Genocide goes Squid Game as Israel outsources 'aid' to Gaza gangs

Israel's day after plan in Gaza has been revealed by its so-called 'aid' regime: disaster capitalism and Shin Bet-organised crime, says Richard Silverstein.
6 min read
17 Jun, 2025
Last Update
17 June, 2025 15:46 PM
Israel’s divide-and-conquer strategy is nothing new, writes Richard Silverstein [photo credit: Getty Images]

Another of Israel's worst-kept secrets is out: Shin Bet is arming and funding 600 to 1,000 Palestinian mercenaries from the al-Shabab clan in Gaza to sow chaos and counter Hamas by proxy.

These gunmen fire directly at starving Palestinians seeking the aid provided by Israeli-US disaster humanitarianism, with over 100 killed since the program began in what's been described as human "hunger games."

Israel claims that it doesn't supply either light weapons or salaries to these thugs and that the weapons are captured from Hamas. But given the Israeli army's history of lying, there's reason to be sceptical. 

Writing in Haaretz, Yossi Melman exposed another covert layer of Israel's aid effort, designed in part to sideline independent NGOs. This is, of course, the shadowy group called the Gaza Humanitarian Foundation (GHF), which has funded and managed the operation, aided by former US Special Forces operatives. Melman reveals for the first time that Mossad created the dummy foundation in Switzerland.

Its opaque funding, it turns out, came directly from Israel's Defense Ministry, to the tune of $140 million per month. 

Reuters reports that McNally Capital, a Chicago-based private equity firm and financial arm of Ward McNally, a sixth-generation heir of the Rand McNally publishing family, has ownership in GHF. 

The investment is obscured through a second entity, Safe Research Solutions (SRS), which appears to be a "cut-out" designed to conceal McNally Capital's involvement.

SRS was incorporated in Wyoming in November.
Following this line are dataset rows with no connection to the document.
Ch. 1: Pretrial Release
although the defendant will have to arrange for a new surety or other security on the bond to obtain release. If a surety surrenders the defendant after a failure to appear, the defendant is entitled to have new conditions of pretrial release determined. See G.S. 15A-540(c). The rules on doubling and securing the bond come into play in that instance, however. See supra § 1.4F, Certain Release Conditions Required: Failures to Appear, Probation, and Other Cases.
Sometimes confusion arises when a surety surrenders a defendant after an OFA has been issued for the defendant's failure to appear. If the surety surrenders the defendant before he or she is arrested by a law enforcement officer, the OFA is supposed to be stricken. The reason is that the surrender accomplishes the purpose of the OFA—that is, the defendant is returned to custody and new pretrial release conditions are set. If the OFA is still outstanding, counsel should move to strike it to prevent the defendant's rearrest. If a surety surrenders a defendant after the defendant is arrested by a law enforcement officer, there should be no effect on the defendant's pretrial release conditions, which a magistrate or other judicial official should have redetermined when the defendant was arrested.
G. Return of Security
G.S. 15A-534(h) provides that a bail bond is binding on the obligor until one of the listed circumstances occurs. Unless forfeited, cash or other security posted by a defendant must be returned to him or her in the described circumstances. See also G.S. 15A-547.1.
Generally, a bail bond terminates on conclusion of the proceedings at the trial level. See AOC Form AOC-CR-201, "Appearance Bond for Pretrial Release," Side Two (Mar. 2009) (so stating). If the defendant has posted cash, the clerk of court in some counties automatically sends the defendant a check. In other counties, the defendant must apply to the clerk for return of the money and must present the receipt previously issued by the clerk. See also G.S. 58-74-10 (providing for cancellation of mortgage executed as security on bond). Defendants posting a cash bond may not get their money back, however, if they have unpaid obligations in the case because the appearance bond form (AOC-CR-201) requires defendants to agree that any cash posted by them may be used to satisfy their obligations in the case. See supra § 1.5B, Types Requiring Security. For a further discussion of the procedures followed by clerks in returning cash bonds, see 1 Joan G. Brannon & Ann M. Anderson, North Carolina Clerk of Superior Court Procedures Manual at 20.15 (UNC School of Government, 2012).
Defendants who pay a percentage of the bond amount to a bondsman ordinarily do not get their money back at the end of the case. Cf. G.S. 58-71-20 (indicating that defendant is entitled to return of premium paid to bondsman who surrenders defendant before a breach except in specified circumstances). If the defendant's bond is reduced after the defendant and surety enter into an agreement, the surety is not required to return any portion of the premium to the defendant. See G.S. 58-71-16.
The SRS website lists no staff under "Our Team". During the same period, an Israeli group developed the original concept for GHF. 

Despite denials from US ambassador Mike Huckabee, The New York Times reports otherwise: "The project is an Israeli brainchild, first proposed by Israeli officials in the earliest weeks of the war, according to Israeli officials, people involved in the initiative, and others familiar with its conception, who spoke on condition of anonymity to speak more freely of the initiative...The broad contours of the plan were first discussed in late 2023, at private meetings of like-minded officials, military officers and business people with close ties to the Israeli government."

The project was devised around November 2024, when SRS was first registered, clearly a move to enlist US funders and further obscure Israel's role.

A parallel proxy scheme involving the Al-Shabab clan was devised by Israel’s intelligence apparatus and approved by Prime Minister Netanyahu and the defense minister. Yet, true to form, Netanyahu deflected blame, claiming the “security apparatus” was behind it:

“On the advice of security officials, we activated clans in Gaza that oppose Hamas. What’s wrong with this?”

If nothing was wrong, why shift responsibility to Shin Bet, who executed the plan under his direction? In a further display of hubris, and despite international condemnation for partnering with gang-linked groups, Netanyahu doubled down in an Instagram post, repeating, What’s wrong with this?”

Neither the Knesset, security cabinet, nor senior army command was informed, an unusual and telling lack of oversight.

The mercenary group is loosely affiliated with a Gaza-based Bedouin clan. Some members have ties to Fatah security circles, but the group’s leader, Yasser Abu Shabab, has been disavowed by his own tribe as an Israeli collaborator.